Hey ya'll I know this is an old thread but I've created something that may be useful that I'm calling the "LabVIEW Container". The name is still up for grabs. Here's a link to the community page

https://decibel.ni.com/content/docs/DOC-36470

And here's a super short video that gets you the main idea:

http://www.screencast.com/t/i4DVZswx

In short, think of it as a dynamic cluster.. or a variant attribute table with hierarchy.

AELmx
Member

I have been using search algorithmns. I read information from text files, and store it in arrays.  First, I used string arrays but noticed it was too slow, also was concerned about memory usage.  At a second instance, I have replaced the array for a string separated by \n, so I do searches using regular expressions in the string, get the number of lines before the match, and get the index for taking the values I need from the arrays. But I'm a bit concerned about if this was the optimal solution. And I'm having trouble with a file with about 4 million lines, it takes some seconds for reading the data.  Seems this variant option is a better solution, It would be worth to try.

AristosQueue (NI)
NI Employee (retired)

I want to let everyone in this thread know about a new feature of LabVIEW 2016 -- the In-Place Element structure has a new pair of border nodes to let you access the attributes of a variant without copying them out of the variant. This will VASTLY improve the performance of tools like the one this thread is discussing.
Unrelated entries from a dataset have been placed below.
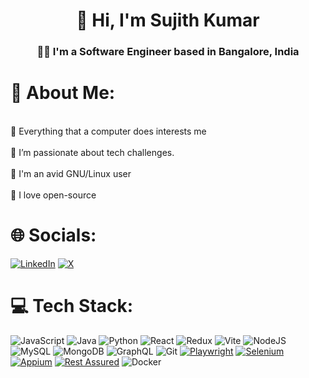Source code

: <h1 align="center">👋 Hi, I'm Sujith Kumar</h1>
<h3 align="center">👨‍💻 I'm a Software Engineer based in Bangalore, India</h3>

# 💫 About Me:
<br>🌟 Everything that a computer does interests me<br><br>🔧 I’m passionate about tech challenges.<br><br>🐧 I'm an avid GNU/Linux user<br><br>💖 I love open-source


# 🌐 Socials:
[![LinkedIn](https://img.shields.io/badge/LinkedIn-%230077B5.svg?logo=linkedin&logoColor=white)](https://linkedin.com/in/sujith-kumar-pendem) [![X](https://img.shields.io/badge/X-black.svg?logo=X&logoColor=white)](https://x.com/sujith_social) 

# 💻 Tech Stack:
![JavaScript](https://img.shields.io/badge/javascript-%23323330.svg?style=for-the-badge&logo=javascript&logoColor=%23F7DF1E) ![Java](https://img.shields.io/badge/java-%23ED8B00.svg?style=for-the-badge&logo=openjdk&logoColor=white) ![Python](https://img.shields.io/badge/python-3670A0?style=for-the-badge&logo=python&logoColor=ffdd54)  ![React](https://img.shields.io/badge/react-%2320232a.svg?style=for-the-badge&logo=react&logoColor=%2361DAFB) ![Redux](https://img.shields.io/badge/redux-%23593d88.svg?style=for-the-badge&logo=redux&logoColor=white) ![Vite](https://img.shields.io/badge/vite-%23646CFF.svg?style=for-the-badge&logo=vite&logoColor=white) ![NodeJS](https://img.shields.io/badge/node.js-6DA55F?style=for-the-badge&logo=node.js&logoColor=white) ![MySQL](https://img.shields.io/badge/mysql-4479A1.svg?style=for-the-badge&logo=mysql&logoColor=white) ![MongoDB](https://img.shields.io/badge/MongoDB-%234ea94b.svg?style=for-the-badge&logo=mongodb&logoColor=white) ![GraphQL](https://img.shields.io/badge/-GraphQL-E10098?style=for-the-badge&logo=graphql&logoColor=white) ![Git](https://img.shields.io/badge/git-%23F05033.svg?style=for-the-badge&logo=git&logoColor=white)
[![Playwright](https://img.shields.io/badge/-Playwright-2EAD33?style=for-the-badge&logo=playwright&logoColor=white)](https://playwright.dev/)
[![Selenium](https://img.shields.io/badge/-Selenium-43B02A?style=for-the-badge&logo=selenium&logoColor=white)](https://www.selenium.dev/)
[![Appium](https://img.shields.io/badge/-Appium-9B34D2?style=for-the-badge&logo=appium&logoColor=white)](https://appium.io/)
[![Rest Assured](https://img.shields.io/badge/-Rest%20Assured-3B4155?style=for-the-badge&logo=rest-assured&logoColor=white)](https://rest-assured.io/)
![Docker](https://img.shields.io/badge/docker-%230db7ed.svg?style=for-the-badge&logo=docker&logoColor=white) 

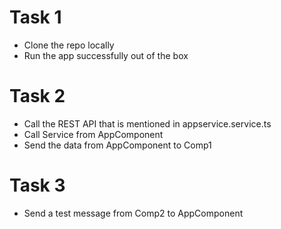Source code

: # Task 1 

* Clone the repo locally
* Run the app successfully out of the box

# Task 2 

* Call the REST API that is mentioned in appservice.service.ts
* Call Service from AppComponent
* Send the data from AppComponent to Comp1

# Task 3 
* Send a test message from Comp2 to AppComponent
I strongly encourage everyone who works on this to look at the shipping example:

labview\examples\Performance\Variant Attribute Lookup Table\

Screen Shot 2016-08-02 at 11.23.03 AM.png

tstahl
Member

I've gotten a long ways into updating our LabVIEW 2012 core applications to 2015 and you post something that could significantly improve performance. Darn you!

AristosQueue (NI)
NI Employee (retired)

These are the kinds of problems I like creating for customers.